[作業内容 1] エントリのいちばん最初から「く解説し、安心してケアを続けるためのポイントを紹」が入っている行まで、両端の行も含めて、1行ずつ文字列にしたJSONのリストにまとめてください。空行は入れないでください。

[表示された文章]
·····
足立朝日

3月閉校の鹿浜西小 校舎に思い出を描く 在校児童と卒業生・地域住民

掲載:2023年3月5日号
 鹿浜西小学校(山下宗孝校長/鹿浜2‐24‐1)の校舎の廊下が、在校生や卒業生らによってカラフルな絵で彩られた。今月で54年の歴史に幕を下ろす同校の校舎が、楽しかった思い出とともに、子どもたちの新たな門出を見送る。

 鹿浜西小(1969年創立)は北鹿浜小(1973年創立)と統合され、今年4月、鹿浜未来小学校として旧鹿浜中跡地(鹿浜5-18)に開校する。
 思い出づくりとして、1月30日(月)に在校児童が、2月18日(土)には卒業生や地域の人たちが、校舎の廊下、階段、窓、昇降口にアクリル絵の具やマーカーで思い思いに絵やメッセージを描いた。
 この企画に活用したのは、㈱ぺんてるとキャノンマーケティングジャパン㈱が2014年から協働で実施している「校舎の思い出プロジェクト」。建て替えや統廃合によって取り壊される小学校を対象に、校舎での最後の思い出づくりをサポートしている。
·····
[調べるデータ]
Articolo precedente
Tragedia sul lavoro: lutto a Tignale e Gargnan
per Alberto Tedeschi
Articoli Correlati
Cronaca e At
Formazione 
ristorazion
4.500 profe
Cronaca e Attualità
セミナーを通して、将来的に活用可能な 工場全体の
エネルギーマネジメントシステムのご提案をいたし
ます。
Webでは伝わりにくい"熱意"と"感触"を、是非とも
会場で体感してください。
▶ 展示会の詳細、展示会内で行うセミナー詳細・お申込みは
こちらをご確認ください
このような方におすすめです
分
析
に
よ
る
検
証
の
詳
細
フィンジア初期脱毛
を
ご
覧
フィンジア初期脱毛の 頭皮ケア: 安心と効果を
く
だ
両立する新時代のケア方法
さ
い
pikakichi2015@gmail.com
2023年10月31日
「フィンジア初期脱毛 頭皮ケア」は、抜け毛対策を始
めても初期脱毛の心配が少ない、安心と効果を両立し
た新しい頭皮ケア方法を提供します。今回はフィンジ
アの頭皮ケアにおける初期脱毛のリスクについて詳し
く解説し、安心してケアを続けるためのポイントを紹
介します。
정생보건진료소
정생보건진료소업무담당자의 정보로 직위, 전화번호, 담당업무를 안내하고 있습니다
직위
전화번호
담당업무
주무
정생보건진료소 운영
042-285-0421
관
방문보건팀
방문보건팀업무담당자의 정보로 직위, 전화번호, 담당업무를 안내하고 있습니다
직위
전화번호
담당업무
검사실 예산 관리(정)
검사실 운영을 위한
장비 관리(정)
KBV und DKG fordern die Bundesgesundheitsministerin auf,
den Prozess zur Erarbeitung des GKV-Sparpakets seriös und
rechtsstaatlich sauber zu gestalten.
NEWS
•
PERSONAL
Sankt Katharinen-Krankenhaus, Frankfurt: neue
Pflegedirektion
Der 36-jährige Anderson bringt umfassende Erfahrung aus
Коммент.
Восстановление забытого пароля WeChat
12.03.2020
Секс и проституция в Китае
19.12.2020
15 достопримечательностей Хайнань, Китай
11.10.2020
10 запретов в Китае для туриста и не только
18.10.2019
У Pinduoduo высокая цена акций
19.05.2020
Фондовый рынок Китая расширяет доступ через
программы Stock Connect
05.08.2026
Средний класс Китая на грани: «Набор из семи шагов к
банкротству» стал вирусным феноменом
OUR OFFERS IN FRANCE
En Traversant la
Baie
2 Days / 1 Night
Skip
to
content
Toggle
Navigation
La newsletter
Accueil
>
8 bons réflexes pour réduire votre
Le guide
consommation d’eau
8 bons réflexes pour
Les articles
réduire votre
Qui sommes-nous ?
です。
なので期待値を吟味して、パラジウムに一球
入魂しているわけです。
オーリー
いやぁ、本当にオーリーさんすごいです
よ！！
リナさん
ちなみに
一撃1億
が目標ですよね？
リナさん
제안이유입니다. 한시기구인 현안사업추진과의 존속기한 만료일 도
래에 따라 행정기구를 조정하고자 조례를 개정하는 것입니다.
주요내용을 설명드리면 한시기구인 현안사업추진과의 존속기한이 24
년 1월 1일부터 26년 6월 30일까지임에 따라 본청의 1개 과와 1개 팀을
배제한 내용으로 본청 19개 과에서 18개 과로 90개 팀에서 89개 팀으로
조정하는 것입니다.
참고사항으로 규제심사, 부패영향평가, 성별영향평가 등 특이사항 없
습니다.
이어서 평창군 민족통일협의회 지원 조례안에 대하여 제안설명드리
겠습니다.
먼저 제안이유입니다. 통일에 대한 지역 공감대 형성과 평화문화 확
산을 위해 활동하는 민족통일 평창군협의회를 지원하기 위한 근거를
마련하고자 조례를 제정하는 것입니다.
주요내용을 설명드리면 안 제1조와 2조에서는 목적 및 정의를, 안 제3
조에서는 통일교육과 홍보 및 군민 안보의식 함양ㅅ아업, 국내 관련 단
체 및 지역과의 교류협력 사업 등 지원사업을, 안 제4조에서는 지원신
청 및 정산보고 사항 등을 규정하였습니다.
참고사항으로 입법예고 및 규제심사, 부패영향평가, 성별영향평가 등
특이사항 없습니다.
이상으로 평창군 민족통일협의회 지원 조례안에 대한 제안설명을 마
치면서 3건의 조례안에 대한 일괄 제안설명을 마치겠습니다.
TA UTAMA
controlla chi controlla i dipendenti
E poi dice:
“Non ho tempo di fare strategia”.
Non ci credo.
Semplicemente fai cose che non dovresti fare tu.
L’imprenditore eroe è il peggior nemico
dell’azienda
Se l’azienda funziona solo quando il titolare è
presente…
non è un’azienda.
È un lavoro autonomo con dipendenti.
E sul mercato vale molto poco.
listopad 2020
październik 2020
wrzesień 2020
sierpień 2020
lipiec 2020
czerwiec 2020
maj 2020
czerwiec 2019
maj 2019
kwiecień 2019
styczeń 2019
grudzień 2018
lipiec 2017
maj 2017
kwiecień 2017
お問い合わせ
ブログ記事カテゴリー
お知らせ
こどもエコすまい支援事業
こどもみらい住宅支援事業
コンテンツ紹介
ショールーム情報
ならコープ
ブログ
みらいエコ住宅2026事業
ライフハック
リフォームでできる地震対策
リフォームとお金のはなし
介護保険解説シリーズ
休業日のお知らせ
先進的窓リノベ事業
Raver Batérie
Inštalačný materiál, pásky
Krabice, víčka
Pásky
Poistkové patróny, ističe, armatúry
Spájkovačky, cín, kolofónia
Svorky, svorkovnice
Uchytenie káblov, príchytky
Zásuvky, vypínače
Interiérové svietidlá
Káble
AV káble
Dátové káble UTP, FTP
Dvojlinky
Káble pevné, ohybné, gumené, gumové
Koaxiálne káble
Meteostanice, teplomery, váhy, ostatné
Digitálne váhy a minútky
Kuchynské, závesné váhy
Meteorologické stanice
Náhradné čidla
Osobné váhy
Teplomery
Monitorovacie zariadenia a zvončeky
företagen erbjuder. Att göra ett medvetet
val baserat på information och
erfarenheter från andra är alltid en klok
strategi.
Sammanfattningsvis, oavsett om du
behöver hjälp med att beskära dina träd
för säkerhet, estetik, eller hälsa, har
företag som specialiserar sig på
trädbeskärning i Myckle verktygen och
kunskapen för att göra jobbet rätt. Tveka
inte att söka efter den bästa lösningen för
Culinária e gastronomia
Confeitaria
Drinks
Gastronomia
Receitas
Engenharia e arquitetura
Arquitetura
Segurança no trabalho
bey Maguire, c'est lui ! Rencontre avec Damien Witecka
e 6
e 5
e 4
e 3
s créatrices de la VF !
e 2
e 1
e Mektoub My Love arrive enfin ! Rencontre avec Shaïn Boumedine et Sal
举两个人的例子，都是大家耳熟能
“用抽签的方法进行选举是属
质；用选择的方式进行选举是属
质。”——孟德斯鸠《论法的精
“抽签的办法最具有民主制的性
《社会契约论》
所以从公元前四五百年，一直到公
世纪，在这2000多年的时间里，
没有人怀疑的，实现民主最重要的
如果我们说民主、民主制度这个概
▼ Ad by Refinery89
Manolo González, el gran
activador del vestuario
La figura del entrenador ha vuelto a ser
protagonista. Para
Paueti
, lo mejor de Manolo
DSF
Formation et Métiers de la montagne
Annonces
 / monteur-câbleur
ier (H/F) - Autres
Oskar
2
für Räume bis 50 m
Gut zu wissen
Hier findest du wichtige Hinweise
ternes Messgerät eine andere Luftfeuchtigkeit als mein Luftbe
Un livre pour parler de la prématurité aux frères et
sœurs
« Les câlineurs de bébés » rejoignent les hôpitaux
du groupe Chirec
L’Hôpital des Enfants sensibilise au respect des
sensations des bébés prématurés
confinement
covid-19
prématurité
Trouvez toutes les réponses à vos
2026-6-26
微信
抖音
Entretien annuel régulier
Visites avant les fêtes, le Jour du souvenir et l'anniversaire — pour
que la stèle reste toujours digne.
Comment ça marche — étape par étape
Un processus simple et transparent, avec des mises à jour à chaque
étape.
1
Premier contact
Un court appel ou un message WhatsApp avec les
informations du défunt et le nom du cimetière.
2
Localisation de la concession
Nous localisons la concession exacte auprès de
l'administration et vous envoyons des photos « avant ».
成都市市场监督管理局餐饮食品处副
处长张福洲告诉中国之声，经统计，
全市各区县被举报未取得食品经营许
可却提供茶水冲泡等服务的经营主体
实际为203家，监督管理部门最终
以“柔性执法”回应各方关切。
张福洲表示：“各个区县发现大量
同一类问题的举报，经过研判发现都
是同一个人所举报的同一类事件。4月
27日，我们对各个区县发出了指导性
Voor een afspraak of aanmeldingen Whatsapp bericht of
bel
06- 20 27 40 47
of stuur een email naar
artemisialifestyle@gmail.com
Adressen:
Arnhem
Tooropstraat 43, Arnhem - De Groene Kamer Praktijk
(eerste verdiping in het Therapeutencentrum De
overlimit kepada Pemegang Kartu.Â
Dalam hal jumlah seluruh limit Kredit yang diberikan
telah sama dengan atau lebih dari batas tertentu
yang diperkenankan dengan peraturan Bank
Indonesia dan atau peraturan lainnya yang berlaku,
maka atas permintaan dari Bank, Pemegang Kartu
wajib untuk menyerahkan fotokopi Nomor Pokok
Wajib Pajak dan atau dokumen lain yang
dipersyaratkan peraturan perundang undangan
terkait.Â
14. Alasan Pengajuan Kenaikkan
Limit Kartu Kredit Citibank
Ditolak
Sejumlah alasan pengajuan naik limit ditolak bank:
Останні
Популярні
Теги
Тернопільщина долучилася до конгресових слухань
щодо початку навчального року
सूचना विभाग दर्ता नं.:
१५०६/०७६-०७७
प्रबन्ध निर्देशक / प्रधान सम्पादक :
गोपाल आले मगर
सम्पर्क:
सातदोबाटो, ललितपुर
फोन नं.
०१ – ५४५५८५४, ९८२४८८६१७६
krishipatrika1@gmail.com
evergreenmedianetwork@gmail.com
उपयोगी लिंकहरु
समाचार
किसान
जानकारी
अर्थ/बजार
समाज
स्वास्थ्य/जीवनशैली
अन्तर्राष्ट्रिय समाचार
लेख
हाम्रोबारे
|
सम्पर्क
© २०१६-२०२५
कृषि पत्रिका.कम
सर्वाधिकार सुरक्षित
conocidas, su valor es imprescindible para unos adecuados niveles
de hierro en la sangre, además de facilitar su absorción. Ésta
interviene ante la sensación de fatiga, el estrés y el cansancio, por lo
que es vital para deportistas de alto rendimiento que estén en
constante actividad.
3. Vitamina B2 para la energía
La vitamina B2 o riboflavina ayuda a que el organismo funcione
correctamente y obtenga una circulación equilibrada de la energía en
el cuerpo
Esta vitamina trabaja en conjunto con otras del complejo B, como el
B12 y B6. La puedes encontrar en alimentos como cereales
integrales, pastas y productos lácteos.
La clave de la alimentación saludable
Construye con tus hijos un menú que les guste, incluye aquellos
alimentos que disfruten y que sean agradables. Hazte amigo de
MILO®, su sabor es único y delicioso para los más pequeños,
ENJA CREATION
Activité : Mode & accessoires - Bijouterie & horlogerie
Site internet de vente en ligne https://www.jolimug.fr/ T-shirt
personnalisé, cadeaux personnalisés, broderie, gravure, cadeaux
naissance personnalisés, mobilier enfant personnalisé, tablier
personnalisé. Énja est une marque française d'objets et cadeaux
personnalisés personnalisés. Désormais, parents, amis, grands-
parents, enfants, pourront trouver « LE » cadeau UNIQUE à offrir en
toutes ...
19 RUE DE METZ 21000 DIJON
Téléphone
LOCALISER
·····
[作業内容 2] 上の記事から、「3月閉校の鹿浜西小 校舎に思い出を描く 在校児童と卒業生・地域住民」で始まり「もたちの新たな門出を見送る。」で終わる部分を、一字も変えずに書き写してください。

[解答 1]
[
  "Articolo precedente",
  "Tragedia sul lavoro: lutto a Tignale e Gargnan",
  "per Alberto Tedeschi",
  "Articoli Correlati",
  "Cronaca e At",
  "Formazione ",
  "ristorazion",
  "4.500 profe",
  "Cronaca e Attualità",
  "セミナーを通して、将来的に活用可能な 工場全体の",
  "エネルギーマネジメントシステムのご提案をいたし",
  "ます。",
  "Webでは伝わりにくい\"熱意\"と\"感触\"を、是非とも",
  "会場で体感してください。",
  "▶ 展示会の詳細、展示会内で行うセミナー詳細・お申込みは",
  "こちらをご確認ください",
  "このような方におすすめです",
  "分",
  "析",
  "に",
  "よ",
  "る",
  "検",
  "証",
  "の",
  "詳",
  "細",
  "フィンジア初期脱毛",
  "を",
  "ご",
  "覧",
  "フィンジア初期脱毛の 頭皮ケア: 安心と効果を",
  "く",
  "だ",
  "両立する新時代のケア方法",
  "さ",
  "い",
  "pikakichi2015@gmail.com",
  "2023年10月31日",
  "「フィンジア初期脱毛 頭皮ケア」は、抜け毛対策を始",
  "めても初期脱毛の心配が少ない、安心と効果を両立し",
  "た新しい頭皮ケア方法を提供します。今回はフィンジ",
  "アの頭皮ケアにおける初期脱毛のリスクについて詳し",
  "く解説し、安心してケアを続けるためのポイントを紹"
]

[解答 2]
3月閉校の鹿浜西小 校舎に思い出を描く 在校児童と卒業生・地域住民

掲載:2023年3月5日号
 鹿浜西小学校(山下宗孝校長/鹿浜2‐24‐1)の校舎の廊下が、在校生や卒業生らによってカラフルな絵で彩られた。今月で54年の歴史に幕を下ろす同校の校舎が、楽しかった思い出とともに、子どもたちの新たな門出を見送る。